[DATA FOR REVIEW]
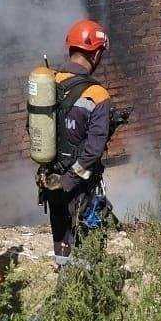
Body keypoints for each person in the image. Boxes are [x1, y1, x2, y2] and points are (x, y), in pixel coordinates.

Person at [38, 19, 114, 269]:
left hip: (50, 179)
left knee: (61, 237)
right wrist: (71, 178)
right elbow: (93, 149)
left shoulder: (49, 83)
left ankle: (64, 275)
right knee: (88, 239)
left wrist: (57, 178)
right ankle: (83, 285)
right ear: (96, 54)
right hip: (80, 186)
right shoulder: (97, 94)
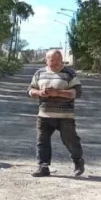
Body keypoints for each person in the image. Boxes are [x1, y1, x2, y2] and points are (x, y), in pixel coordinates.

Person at [27, 49, 85, 177]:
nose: (56, 63)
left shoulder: (69, 73)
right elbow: (30, 90)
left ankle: (78, 161)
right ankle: (43, 166)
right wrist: (39, 93)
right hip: (44, 114)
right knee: (42, 141)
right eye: (52, 60)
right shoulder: (39, 73)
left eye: (59, 60)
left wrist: (58, 93)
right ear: (46, 60)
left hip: (65, 116)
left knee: (70, 140)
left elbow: (78, 92)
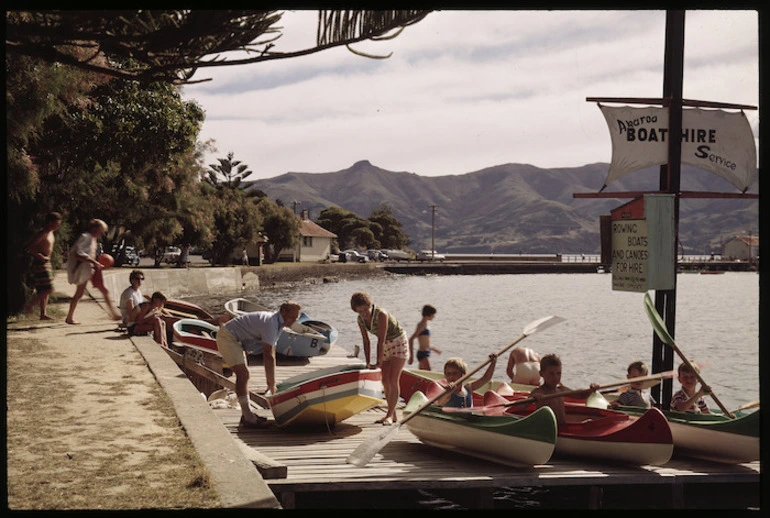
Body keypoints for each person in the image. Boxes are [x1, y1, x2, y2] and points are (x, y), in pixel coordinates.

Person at [216, 301, 302, 427]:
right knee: (243, 375)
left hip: (236, 339)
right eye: (292, 317)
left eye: (296, 318)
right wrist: (271, 384)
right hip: (228, 337)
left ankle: (247, 415)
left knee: (244, 375)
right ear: (283, 312)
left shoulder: (277, 324)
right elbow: (268, 356)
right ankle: (248, 417)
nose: (293, 321)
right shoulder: (271, 323)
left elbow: (271, 351)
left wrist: (272, 383)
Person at [351, 291, 409, 425]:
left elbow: (380, 340)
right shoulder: (360, 320)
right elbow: (366, 341)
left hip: (398, 341)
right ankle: (392, 415)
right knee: (385, 381)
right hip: (385, 345)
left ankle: (389, 415)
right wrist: (367, 362)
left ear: (370, 305)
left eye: (366, 309)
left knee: (393, 380)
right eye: (360, 311)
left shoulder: (381, 314)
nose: (364, 313)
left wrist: (378, 363)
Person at [65, 218, 121, 324]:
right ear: (95, 228)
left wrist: (95, 263)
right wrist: (94, 262)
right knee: (79, 293)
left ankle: (114, 314)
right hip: (83, 268)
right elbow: (79, 254)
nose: (101, 234)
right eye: (100, 231)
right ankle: (69, 317)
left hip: (90, 268)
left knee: (103, 290)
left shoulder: (93, 239)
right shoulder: (86, 237)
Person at [530, 353, 600, 425]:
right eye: (551, 374)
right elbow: (520, 407)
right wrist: (535, 397)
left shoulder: (561, 390)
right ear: (541, 374)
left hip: (562, 427)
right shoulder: (539, 392)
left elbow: (581, 395)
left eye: (558, 373)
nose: (555, 377)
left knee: (589, 422)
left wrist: (591, 389)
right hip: (547, 429)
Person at [24, 212, 62, 320]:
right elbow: (30, 247)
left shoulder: (51, 233)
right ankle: (29, 306)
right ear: (50, 222)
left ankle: (43, 314)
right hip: (40, 263)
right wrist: (40, 256)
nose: (58, 225)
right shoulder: (44, 233)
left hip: (46, 262)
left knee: (44, 289)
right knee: (49, 289)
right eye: (56, 223)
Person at [408, 304, 442, 370]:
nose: (434, 317)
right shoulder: (421, 325)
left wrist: (435, 349)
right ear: (428, 314)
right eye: (433, 315)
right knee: (429, 371)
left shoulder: (426, 325)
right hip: (422, 354)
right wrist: (411, 357)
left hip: (426, 352)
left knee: (421, 374)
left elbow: (426, 342)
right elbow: (411, 339)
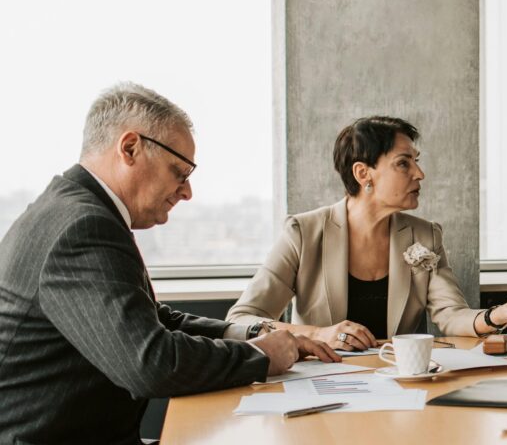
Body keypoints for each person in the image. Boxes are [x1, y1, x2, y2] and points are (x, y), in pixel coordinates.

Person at [0, 83, 337, 443]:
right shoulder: (83, 226)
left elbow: (153, 319)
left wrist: (253, 333)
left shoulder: (73, 210)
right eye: (180, 171)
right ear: (129, 148)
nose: (187, 192)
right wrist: (260, 357)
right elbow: (150, 364)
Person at [227, 116, 507, 350]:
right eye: (404, 163)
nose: (420, 173)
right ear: (364, 173)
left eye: (416, 161)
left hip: (399, 387)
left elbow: (451, 316)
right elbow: (242, 319)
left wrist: (500, 314)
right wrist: (318, 334)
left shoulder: (426, 236)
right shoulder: (303, 232)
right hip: (317, 387)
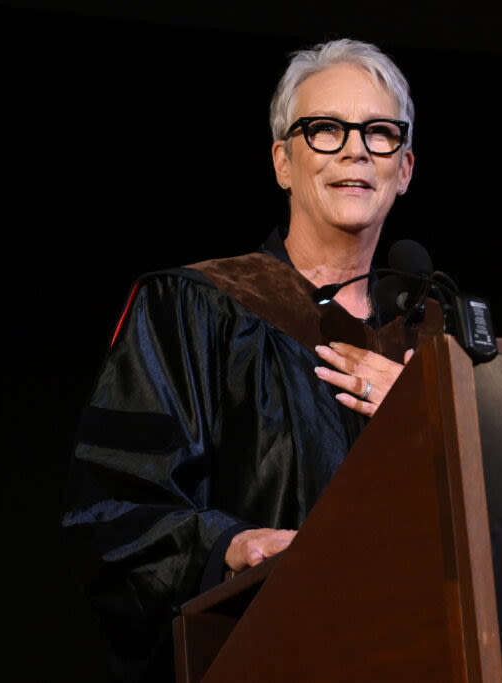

[PROBLEM TO WORK ON]
Output exactly the lines above, from the line with "left wrist: (57, 178)" to the line with "left knee: (244, 375)", both included; skip the pictures.

[THE COMPLETED TASK]
left wrist: (57, 178)
right ankle: (83, 285)
right ear: (96, 54)
right hip: (80, 186)
right shoulder: (97, 94)
Body keypoints for each person in the image. Boxes are [x1, y1, x2, y2] and points are (x, y), in pixel coordinates.

Person at [27, 49, 85, 177]:
nose: (56, 63)
left shoulder: (69, 73)
right elbow: (30, 90)
left ankle: (78, 161)
right ankle: (43, 166)
right wrist: (39, 93)
right hip: (44, 114)
right knee: (42, 141)
right eye: (52, 60)
right shoulder: (39, 73)
left eye: (59, 60)
left wrist: (58, 93)
right ear: (46, 60)
left hip: (65, 116)
left knee: (70, 140)
left elbow: (78, 92)
Body keypoints for each person in the image. Boxes are [x1, y1, x2, y2] and points are (x, y), in pixel coordinates.

Person at [216, 301, 302, 427]:
right knee: (243, 375)
left hip: (236, 339)
right eye: (292, 317)
left eye: (296, 318)
right wrist: (271, 384)
right hip: (228, 337)
left ankle: (247, 415)
left knee: (244, 375)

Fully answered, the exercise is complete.